The last patented invention we find recorded in Petrović’s bibliography represents a model of the motor with a piston of alternating impact, the main spindle of which was made with the coil for the transmission of the movement of the piston. Petrović made an application for patenting this model of the motor on February 15, 1918 and the patent number 495.040 was granted the following year on September 26.
The sketch of a model of a motor with the piston of alternating impact, patent no. 495.040 (Espacenet European Patent Office, FR495040 A)
In addition to the technical devices protected by a patent, Mihailo Petrović is also an author of a series of inventions for which there is no record that they had been protected by a patent. One of those devices is the hydraulic intetegrator, about which there is a separate article of this Catalogue. Here we will describe several other devices, on the basis of information from the original feasibility study and information available in electornic form.
The depth measurer is Petrović’s invention intended for measuring depth at which a body partially (for example, a boat) or fully dipped (for example, a submarine) into the water.
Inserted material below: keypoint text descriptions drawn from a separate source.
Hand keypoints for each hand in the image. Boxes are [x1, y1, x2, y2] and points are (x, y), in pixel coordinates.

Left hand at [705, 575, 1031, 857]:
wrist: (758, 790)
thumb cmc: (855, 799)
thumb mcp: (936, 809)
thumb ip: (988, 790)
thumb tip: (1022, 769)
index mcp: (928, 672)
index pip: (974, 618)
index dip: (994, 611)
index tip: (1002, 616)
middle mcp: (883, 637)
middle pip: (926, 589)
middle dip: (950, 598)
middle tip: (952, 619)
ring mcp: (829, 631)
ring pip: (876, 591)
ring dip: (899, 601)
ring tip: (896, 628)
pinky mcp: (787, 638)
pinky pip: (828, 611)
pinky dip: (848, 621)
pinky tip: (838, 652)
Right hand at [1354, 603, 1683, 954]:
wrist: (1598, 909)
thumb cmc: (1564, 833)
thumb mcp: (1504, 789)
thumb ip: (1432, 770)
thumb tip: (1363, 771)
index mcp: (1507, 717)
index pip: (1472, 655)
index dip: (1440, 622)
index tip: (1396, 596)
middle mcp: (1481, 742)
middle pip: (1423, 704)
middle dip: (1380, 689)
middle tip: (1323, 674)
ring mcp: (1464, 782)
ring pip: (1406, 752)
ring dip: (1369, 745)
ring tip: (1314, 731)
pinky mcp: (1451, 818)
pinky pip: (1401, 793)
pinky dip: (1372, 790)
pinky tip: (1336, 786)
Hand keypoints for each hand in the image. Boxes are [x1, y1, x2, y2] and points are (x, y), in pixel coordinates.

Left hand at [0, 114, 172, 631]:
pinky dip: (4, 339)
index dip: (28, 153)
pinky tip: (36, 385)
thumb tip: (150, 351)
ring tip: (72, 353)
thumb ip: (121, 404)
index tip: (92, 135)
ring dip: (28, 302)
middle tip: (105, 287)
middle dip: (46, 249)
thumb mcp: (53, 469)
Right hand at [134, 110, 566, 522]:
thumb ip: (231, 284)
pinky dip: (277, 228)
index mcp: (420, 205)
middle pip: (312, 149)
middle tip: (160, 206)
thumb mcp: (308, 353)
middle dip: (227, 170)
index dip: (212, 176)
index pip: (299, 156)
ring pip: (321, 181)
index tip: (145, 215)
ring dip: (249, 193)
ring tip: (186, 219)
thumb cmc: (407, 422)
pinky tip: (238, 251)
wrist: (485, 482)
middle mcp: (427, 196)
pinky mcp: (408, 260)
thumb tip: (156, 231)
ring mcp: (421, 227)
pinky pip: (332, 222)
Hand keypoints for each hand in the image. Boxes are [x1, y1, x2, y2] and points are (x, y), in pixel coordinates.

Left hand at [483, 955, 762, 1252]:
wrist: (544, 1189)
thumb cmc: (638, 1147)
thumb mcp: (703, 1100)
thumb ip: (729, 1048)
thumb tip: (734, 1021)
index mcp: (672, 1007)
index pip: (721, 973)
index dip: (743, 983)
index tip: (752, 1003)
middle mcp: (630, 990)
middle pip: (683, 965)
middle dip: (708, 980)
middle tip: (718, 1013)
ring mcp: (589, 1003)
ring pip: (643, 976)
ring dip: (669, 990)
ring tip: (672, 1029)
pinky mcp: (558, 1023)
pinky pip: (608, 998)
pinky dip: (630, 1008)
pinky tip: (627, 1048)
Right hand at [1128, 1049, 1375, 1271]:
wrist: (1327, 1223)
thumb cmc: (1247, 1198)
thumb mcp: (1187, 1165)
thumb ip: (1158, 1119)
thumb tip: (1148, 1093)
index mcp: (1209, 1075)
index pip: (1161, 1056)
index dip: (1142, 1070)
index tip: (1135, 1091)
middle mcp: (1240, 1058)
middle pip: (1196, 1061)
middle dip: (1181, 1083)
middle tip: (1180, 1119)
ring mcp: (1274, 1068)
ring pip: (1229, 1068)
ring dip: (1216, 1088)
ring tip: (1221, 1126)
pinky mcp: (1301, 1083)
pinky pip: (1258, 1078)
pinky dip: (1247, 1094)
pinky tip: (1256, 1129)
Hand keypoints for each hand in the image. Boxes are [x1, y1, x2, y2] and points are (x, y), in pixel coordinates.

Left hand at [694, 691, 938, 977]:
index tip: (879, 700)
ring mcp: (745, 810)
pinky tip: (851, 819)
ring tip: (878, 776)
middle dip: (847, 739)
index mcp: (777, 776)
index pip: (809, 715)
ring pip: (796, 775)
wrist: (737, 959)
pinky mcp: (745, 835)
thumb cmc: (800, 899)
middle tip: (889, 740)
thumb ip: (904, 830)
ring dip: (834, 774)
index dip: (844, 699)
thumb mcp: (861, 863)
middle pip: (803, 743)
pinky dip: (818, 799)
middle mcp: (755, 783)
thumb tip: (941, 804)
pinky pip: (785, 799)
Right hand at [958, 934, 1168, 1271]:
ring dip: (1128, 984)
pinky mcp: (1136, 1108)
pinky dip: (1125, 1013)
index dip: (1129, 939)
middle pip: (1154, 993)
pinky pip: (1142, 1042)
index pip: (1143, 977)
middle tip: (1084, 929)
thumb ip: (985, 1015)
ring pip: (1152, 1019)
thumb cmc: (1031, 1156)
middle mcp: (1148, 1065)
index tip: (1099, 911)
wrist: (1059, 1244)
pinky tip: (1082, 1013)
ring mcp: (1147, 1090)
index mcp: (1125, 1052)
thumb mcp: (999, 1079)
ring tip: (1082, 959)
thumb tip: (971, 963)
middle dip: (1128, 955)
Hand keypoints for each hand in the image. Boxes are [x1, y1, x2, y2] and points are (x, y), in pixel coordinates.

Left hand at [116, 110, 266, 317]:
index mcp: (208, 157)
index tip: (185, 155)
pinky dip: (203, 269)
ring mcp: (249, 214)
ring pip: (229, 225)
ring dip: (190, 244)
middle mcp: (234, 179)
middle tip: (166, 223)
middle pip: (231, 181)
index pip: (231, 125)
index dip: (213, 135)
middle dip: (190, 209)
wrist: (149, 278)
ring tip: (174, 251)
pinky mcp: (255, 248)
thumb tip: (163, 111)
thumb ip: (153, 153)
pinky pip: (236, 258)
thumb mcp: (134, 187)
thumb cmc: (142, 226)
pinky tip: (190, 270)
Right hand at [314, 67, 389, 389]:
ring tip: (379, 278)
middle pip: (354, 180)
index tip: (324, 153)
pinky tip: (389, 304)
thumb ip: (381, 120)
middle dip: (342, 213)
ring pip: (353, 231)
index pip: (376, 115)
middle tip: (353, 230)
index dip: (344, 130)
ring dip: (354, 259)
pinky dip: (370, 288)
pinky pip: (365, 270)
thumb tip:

In literature, we can find an information that this patent cites number 96371 from 1918, as well as that “English Admiralty has issued a positive opinion about it.” According to some sources, Petrović recieved an invitation of British admirals regarding this invention, but there are no written documents about it. It is possible that the number mentioned with this invention represents a number of the submitted application to the French Institute for Industrial Property (Institut national de la propriété Industrielle) or some other patent institution.
The device for rapid launching and rapid determination of ﬁ re was an invention by Petrović important for military use. The application for this invention Petrović submitted on December 7, 1917 to the French Institute for Patents and the French patent number 493.774 was granted to him on August 21, 1919.
The device for quick launching and quick determination of elements of fire, patent no. 493.774 (Espacenet European Patent Office, FR495040 A)
The device for ejecting and launching a missile is Petrović’s second invention of a similar kind. It was intended for the use both in water and in air, as well as on the ground and in the sea. It was protected with the French patent number 503.321 on the basis of the application submitted on February 22, 1918 and granted two years later, on June 8, 1920.
Having done a researching of patents registered by Petrović, Snežana Šarboh, M.Phil, searched available patent databases. Particularly useful in that regard were the database of the European Patent Office (ESPACENET) and the German Patent and Trade Mark Office. Dr. Ivana Atanasovska continued the search of the patent database of the European Patent Office ESPACENET and has found patent documentation for all ten patents by Petrović. The confirm a total of 10 (ten) granted patents of Petrović and on the basis of that, the above table has been made. Nine patents were registered in France and one in Great Britain. However, we cannot in all certainty claim that it is the final number of patented inventions by Mihailo Petrović.